PolyClassic: Wild ist ein First-Person-Shooter, der klassische Retro-Shooter-Mechaniken mit Low-Poly-Grafik in einem Wild-West-Szenario verbindet. Das Ziel ist es, in einer kompakten Kampagne Wellen von Gegnern in direkten, schnellen Gefechten auszuschalten.
Gameplay
Im Zentrum steht das Vorrücken durch von feindlichen Cowboys besetzte Umgebungen. Die Bewegung setzt auf aggressives Positionieren, da die Gegner schnell aus mehreren Richtungen heranrücken. Im Kampf kommt es auf präzises Zielen und die richtige Waffenauswahl an, um unterschiedliche Bedrohungen effizient zu bewältigen.
Zur Verfügung stehen eine Pistole für normale Begegnungen, eine Schrotflinte für den Nahkampf, eine Doppellaufwaffe für stärkere Treffer, ein Minigun für anhaltendes Feuer, ein Hammer als Nahkampfwaffe und ein Laserkanone für spezielle Ziele. Jede Stufe beschränkt den Spieler auf eine bestimmte Waffe und zwingt ihn, sich an ihre Stärken und Schwächen anzupassen.
Die Gegner unterscheiden sich in ihrem Verhalten. Einige feuern aus der Distanz mit Schrotflinten, andere setzen Flammenwerfer ein, die ganze Bereiche sperren, und schnelle Typen greifen im Nahkampf an. Jede Gegnerart erfordert Aufmerksamkeit, da sich ihre Fähigkeiten überschneiden und Unachtsamkeit oder schlechte Deckung bestraft wird.
Die Level unterscheiden sich in Aufbau und Gegnerdichte, wobei die Schwierigkeit über die sechs Abschnitte hinweg steigt. Der Low-Poly-Stil legt den Fokus auf klare Silhouetten und einfache Navigation, während der Soundtrack die Intensität der Schießereien unterstreicht.
Spielmodi
PolyClassic: Wild bietet eine Einzelspieler-Kampagne mit sechs Levels, deren Schwierigkeit kontinuierlich zunimmt.
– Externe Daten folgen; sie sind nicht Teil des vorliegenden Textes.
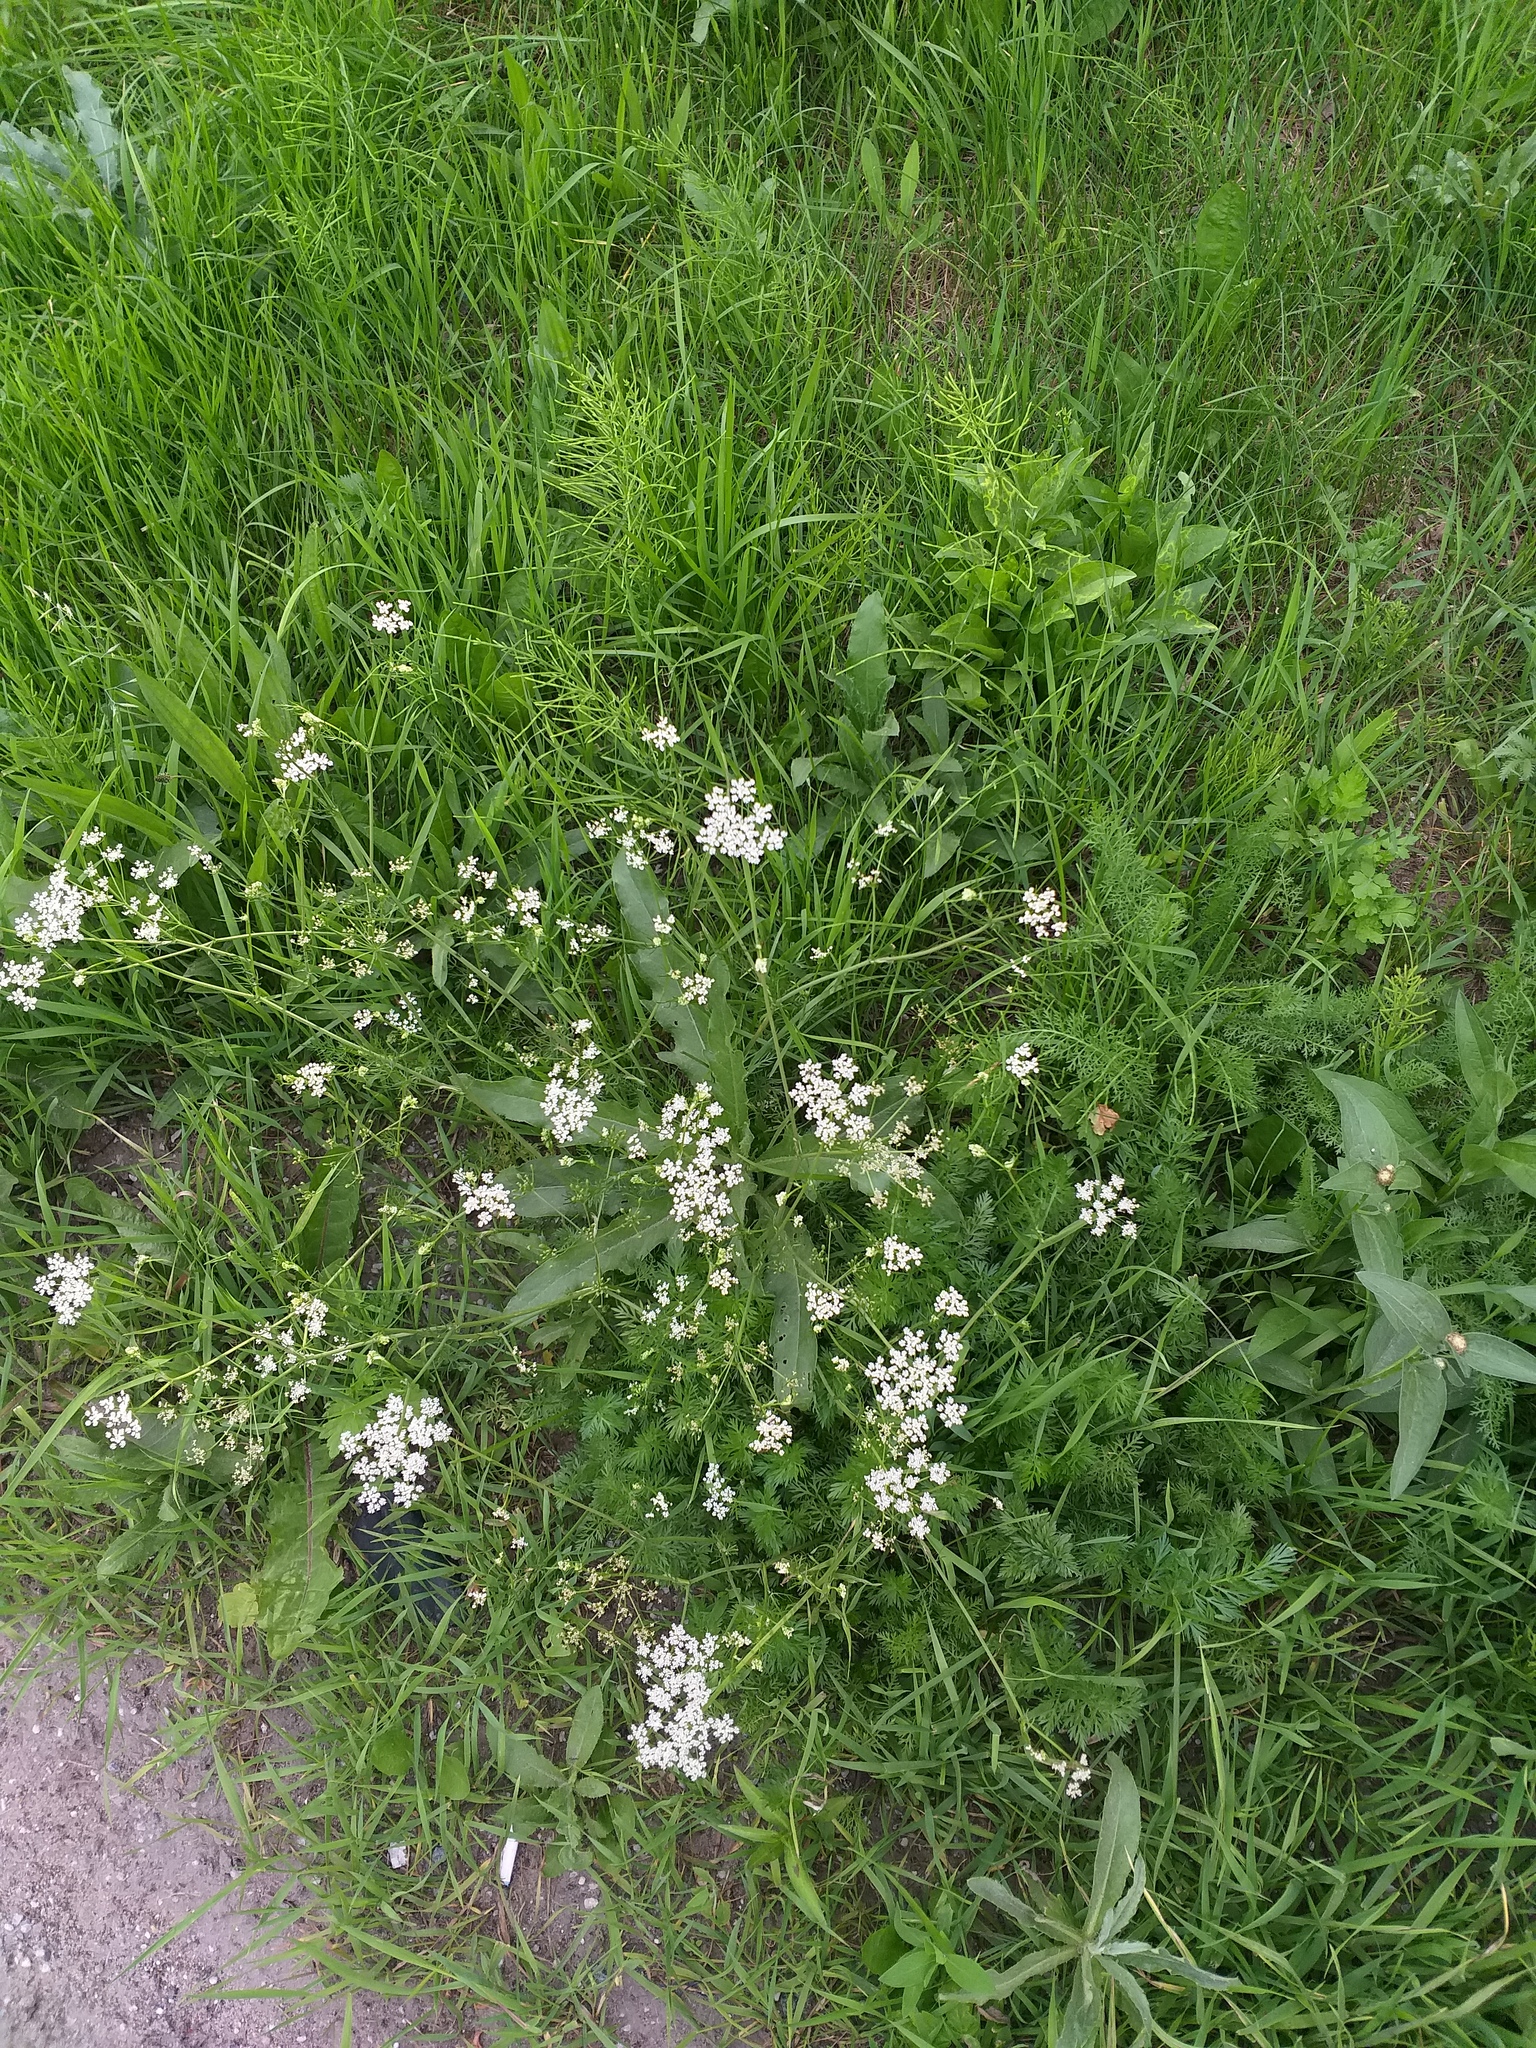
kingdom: Plantae
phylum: Tracheophyta
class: Magnoliopsida
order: Apiales
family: Apiaceae
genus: Carum
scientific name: Carum carvi
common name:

Jede Stufe ist eine eigenständige Arena, deren Ziel stets gleich bleibt: alle Gegner mit der für dieses Level zugewiesenen Waffe zu eliminieren.
Darüber hinaus gibt es keine weiteren Modi oder Abweichungen. Die Struktur lädt dazu ein, einzelne Levels mehrfach zu spielen, um Routen und Timing gegen die gegnerischen Muster zu optimieren.
Grafik und Setting
Die Spielwelt präsentiert ein stilisiertes Wild-West-Thema, das komplett in Low-Poly-Geometrie umgesetzt ist. Wüstenlandschaften, Holzbauten und offene Sichtlinien prägen die Arenen und ermöglichen es, Gegner schon aus der Ferne zu erkennen.
Die Modelle von Spieler und Gegnern bleiben schlicht, aber gut unterscheidbar. Farbcodierung und Animationen heben Waffentypen und Bewegungsgeschwindigkeiten hervor, sodass auch in chaotischen Feuergefechten die Übersicht erhalten bleibt, ohne auf detaillierte Texturen angewiesen zu sein.
Lohnt es sich?
Die Bewertungen von PolyClassic: Wild fallen überwiegend positiv aus. Viele Spieler loben das unterhaltsame Retro-Shooter-Gefühl und das kompakte, fokussierte Design. Besonders die klare Progression und die durch Waffenbeschränkungen entstehende Abwechslung werden geschätzt, ohne dass das Spiel unnötig komplex wird.
Das Spiel richtet sich an Spieler, die kurze Runden klassischen First-Person-Shootings gegen Muster-Gegner in einem Low-Poly-Setting suchen. Wer längere Kampagnen oder Multiplayer-Elemente erwartet, wird durch den begrenzten Umfang auf sechs Levels eingeschränkt.
Dank der guten Zugänglichkeit auf dem PC und dem direkten Kampfgefühl eignet sich der Titel für Fans von Indie-Retro-Shootern, die eine unkomplizierte Alternative zu umfangreicheren Spielen suchen. Die Spielzeit bleibt kurz und entspricht dem Konzept eines konzentrierten Action-Erlebnisses.